Figure 2. Use iTunes and scripts to do any initial clean up for tracks that may have been categorized incorrectly.

One way to systematically work through these issues is to run the Python script, use its output to correct a couple of albums, and then repeat the process until you're finished. Storing the output of the script as two separate files and viewing it through vimdiff may turn out to be useful as you work though this process (see Figure 3). Although not guaranteed to buy you anything, the way it highlights differences between lines is likely to save you some eye strain and increase your efficiency as you work through any manual clean up. At least you only have to do it once.

Figure 3. Tools like vimdiff may help you to expedite some of the initial clean up.
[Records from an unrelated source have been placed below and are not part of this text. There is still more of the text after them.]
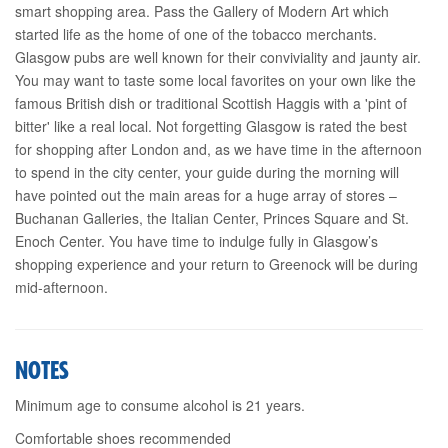
smart shopping area. Pass the Gallery of Modern Art which
started life as the home of one of the tobacco merchants.
Glasgow pubs are well known for their conviviality and jaunty air.
You may want to taste some local favorites on your own like the
famous British dish or traditional Scottish Haggis with a 'pint of
bitter' like a real local. Not forgetting Glasgow is rated the best
for shopping after London and, as we have time in the afternoon
to spend in the city center, your guide during the morning will
have pointed out the main areas for a huge array of stores –
Buchanan Galleries, the Italian Center, Princes Square and St.
Enoch Center. You have time to indulge fully in Glasgow’s
shopping experience and your return to Greenock will be during
mid-afternoon.
NOTES
Minimum age to consume alcohol is 21 years.
Comfortable shoes recommended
Depending on your circumstances, there are likely a variety of scripts out there that can be of further help with any preprocessing that you need to do. Doug's AppleScripts for iTunes is always a good place to start. In particular, the File Renamer script there can save you a lot of time if you need to standardize any track names for a particular album. (Here is a slightly modified version of the "File Renamer" script that fixed a minor annoyance where iTunes was not updating track names in its display.) Another option is to consider using any ID3 data in tracks (if present) to help you with the initial standardization.
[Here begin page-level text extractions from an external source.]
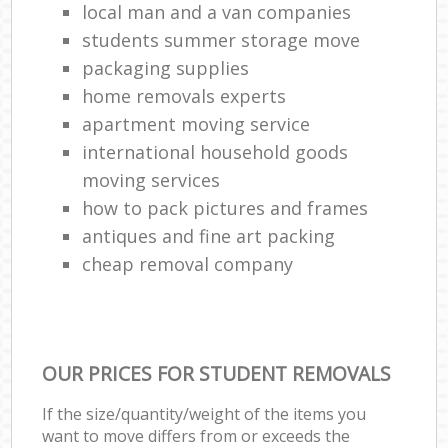
local man and a van companies
students summer storage move
packaging supplies
home removals experts
apartment moving service
international household goods
moving services
how to pack pictures and frames
antiques and fine art packing
cheap removal company
OUR PRICES FOR STUDENT REMOVALS
If the size/quantity/weight of the items you
want to move differs from or exceeds the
Clearly, there's a lot of further customization you might choose to implement once you're ready to actually start the synchronization. For example, maybe you don't want to duplicate copies of particular albums or television shows on all of your machines for some reason. That's not a problem; simply filter through the results and handle these types of situations with a dose of conditional logic. A little bit goes a long way.

Packaging, Copying, etc.

Assuming you have manually worked out any strange anomalies between your two libraries with the preprocessing tips above, you're now ready to wrap things up. In particular, the final obstacles include: 1) getting all of your iTunes Music Library.xml files to a single location for comparison with the Python script and 2) distributing the "missing" files back out to wherever they need to go. Try using scp to accomplish these details, although another simple option would be to mount network shares containing the music you need and doing a simple copy.
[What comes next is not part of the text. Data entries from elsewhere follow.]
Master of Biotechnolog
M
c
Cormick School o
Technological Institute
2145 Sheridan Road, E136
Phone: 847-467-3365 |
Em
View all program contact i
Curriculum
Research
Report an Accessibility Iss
You can read the all about scp by typing man scp in a terminal, but for our purposes, a command of the form scp user@hostname:'~/Music/iTunes/iTunes\ Music\ Library' /tmp/hostname_tunes should do the job for obtaining local copies of files. When you're ready to distribute songs back out, something like scp -r directoryOfSongs user@hostname:/tmp/ should work fine, although you might also choose to tar them up and perform the copy as a single file. Once you've performed the copy and gotten all of the goods into place, all that is left to do is to open iTunes and drag the folder of "missing" songs onto its main interface.

Wrapping Up

The three methods we identified for keeping your iTunes music libraries synchronized varied in involvedness, and hopefully one of them will work well with your particular situation. The master/slave approach offers a simple methodology for keeping things under wraps when there's not much complexity involved and is especially applicable for folks who are the sole users of a couple of machines. For slightly more complex situations, syncOtunes can get the job done by calculating differences between libraries and performing copies of the songs for you. Finally, we laid the foundation with some custom scripting for those of you who prefer to work up a more tailored approach. Extending the functionality of this base script to do more complex tasks should not be too difficult.

Matthew Russell is a computer scientist from middle Tennessee; and serves Digital Reasoning Systems as the Director of Advanced Technology. Hacking and writing are two activities essential to his renaissance man regimen.